What is needed: Copy the listing word for word, starting with the line that contains "11. **Diseña una" and going on through the line that contains "on the planet.".

Given data:
————

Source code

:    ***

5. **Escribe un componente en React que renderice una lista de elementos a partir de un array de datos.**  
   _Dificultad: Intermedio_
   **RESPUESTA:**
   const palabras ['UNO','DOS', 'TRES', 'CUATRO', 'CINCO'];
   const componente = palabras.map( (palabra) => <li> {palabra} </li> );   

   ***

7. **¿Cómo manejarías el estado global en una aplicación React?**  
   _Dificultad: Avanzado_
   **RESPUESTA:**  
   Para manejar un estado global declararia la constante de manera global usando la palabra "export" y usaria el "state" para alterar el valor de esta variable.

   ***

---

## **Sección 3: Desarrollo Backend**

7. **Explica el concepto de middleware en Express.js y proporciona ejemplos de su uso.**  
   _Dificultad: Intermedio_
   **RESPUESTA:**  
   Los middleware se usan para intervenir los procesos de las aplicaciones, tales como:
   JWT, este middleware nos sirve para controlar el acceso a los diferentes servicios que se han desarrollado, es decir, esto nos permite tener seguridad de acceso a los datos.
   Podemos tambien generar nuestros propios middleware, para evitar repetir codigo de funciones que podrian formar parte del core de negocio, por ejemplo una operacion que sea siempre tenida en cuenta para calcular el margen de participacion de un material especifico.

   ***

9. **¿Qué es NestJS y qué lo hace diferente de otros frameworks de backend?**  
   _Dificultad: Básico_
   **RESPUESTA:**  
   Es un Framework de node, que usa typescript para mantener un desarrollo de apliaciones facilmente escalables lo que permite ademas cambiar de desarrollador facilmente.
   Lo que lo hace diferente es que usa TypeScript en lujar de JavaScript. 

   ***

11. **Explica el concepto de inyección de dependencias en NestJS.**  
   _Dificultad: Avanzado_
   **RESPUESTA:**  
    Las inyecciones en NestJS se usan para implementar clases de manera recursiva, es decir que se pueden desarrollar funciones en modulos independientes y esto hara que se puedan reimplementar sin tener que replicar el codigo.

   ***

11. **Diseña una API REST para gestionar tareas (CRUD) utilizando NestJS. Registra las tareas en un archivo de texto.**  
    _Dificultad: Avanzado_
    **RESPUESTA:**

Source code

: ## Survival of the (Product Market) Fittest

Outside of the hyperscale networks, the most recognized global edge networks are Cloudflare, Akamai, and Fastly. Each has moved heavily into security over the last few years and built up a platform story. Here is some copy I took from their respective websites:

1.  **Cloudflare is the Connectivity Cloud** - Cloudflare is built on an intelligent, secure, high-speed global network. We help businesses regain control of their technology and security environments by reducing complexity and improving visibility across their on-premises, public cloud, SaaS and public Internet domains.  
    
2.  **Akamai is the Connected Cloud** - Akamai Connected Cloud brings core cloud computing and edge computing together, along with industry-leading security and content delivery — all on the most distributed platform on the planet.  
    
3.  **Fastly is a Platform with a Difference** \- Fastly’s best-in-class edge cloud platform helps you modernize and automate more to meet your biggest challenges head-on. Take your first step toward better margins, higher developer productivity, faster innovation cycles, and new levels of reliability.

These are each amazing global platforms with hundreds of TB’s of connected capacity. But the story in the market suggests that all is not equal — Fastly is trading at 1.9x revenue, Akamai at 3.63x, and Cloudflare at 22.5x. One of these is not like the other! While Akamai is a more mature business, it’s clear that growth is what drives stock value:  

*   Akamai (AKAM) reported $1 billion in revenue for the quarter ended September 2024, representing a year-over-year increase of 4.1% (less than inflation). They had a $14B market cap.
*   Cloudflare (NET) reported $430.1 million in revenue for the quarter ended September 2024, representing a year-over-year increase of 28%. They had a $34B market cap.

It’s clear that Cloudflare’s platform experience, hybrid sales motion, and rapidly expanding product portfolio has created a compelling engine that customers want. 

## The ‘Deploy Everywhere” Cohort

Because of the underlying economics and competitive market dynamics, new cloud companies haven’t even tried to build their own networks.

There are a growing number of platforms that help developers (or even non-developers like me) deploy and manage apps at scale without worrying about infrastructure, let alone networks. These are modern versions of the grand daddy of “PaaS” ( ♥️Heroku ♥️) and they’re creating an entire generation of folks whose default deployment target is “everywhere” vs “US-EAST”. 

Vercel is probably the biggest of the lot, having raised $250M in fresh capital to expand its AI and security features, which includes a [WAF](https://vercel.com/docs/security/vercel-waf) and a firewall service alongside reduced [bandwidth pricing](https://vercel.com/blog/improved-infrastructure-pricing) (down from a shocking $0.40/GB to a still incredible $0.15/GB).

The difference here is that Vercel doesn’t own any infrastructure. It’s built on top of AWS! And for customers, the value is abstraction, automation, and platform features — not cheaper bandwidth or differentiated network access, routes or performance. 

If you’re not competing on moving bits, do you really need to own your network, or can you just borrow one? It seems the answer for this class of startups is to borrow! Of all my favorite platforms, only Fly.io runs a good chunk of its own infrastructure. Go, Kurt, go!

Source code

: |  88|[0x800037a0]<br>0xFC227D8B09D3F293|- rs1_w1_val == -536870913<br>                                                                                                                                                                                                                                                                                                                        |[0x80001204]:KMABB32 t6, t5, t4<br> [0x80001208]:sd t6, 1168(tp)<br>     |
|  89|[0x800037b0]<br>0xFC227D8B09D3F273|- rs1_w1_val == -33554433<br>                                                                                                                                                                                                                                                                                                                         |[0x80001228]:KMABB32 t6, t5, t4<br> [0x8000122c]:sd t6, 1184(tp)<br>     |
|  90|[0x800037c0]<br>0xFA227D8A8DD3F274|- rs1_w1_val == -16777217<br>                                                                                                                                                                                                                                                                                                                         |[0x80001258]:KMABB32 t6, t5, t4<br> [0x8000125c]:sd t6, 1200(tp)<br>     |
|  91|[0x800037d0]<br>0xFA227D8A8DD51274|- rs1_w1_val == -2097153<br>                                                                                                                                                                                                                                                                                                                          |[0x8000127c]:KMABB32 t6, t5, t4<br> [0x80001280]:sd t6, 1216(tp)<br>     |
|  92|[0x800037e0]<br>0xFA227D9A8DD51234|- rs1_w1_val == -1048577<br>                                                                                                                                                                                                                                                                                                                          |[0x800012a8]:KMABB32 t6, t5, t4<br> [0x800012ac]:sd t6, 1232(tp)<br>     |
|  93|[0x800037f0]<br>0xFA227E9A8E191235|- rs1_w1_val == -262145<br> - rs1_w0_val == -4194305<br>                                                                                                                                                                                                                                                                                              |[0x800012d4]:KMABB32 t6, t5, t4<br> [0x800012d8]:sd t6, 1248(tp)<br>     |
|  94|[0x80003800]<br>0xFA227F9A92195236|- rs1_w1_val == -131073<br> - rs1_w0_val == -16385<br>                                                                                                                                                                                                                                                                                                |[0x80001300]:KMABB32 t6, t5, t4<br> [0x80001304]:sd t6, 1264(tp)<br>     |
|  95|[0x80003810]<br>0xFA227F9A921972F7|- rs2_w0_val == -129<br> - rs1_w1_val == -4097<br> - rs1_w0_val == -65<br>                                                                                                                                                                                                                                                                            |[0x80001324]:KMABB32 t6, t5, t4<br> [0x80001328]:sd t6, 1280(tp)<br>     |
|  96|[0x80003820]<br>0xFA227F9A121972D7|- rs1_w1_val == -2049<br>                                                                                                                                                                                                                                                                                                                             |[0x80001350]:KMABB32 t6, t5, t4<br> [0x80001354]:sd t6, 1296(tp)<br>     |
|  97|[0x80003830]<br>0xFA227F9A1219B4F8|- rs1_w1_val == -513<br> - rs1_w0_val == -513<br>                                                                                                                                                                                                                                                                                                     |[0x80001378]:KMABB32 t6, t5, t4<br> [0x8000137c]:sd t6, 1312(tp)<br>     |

————

Problem solution:
11. **Diseña una API REST para gestionar tareas (CRUD) utilizando NestJS. Registra las tareas en un archivo de texto.**  
    _Dificultad: Avanzado_
    **RESPUESTA:**

Source code

: ## Survival of the (Product Market) Fittest

Outside of the hyperscale networks, the most recognized global edge networks are Cloudflare, Akamai, and Fastly. Each has moved heavily into security over the last few years and built up a platform story. Here is some copy I took from their respective websites:

1.  **Cloudflare is the Connectivity Cloud** - Cloudflare is built on an intelligent, secure, high-speed global network. We help businesses regain control of their technology and security environments by reducing complexity and improving visibility across their on-premises, public cloud, SaaS and public Internet domains.  
    
2.  **Akamai is the Connected Cloud** - Akamai Connected Cloud brings core cloud computing and edge computing together, along with industry-leading security and content delivery — all on the most distributed platform on the planet.  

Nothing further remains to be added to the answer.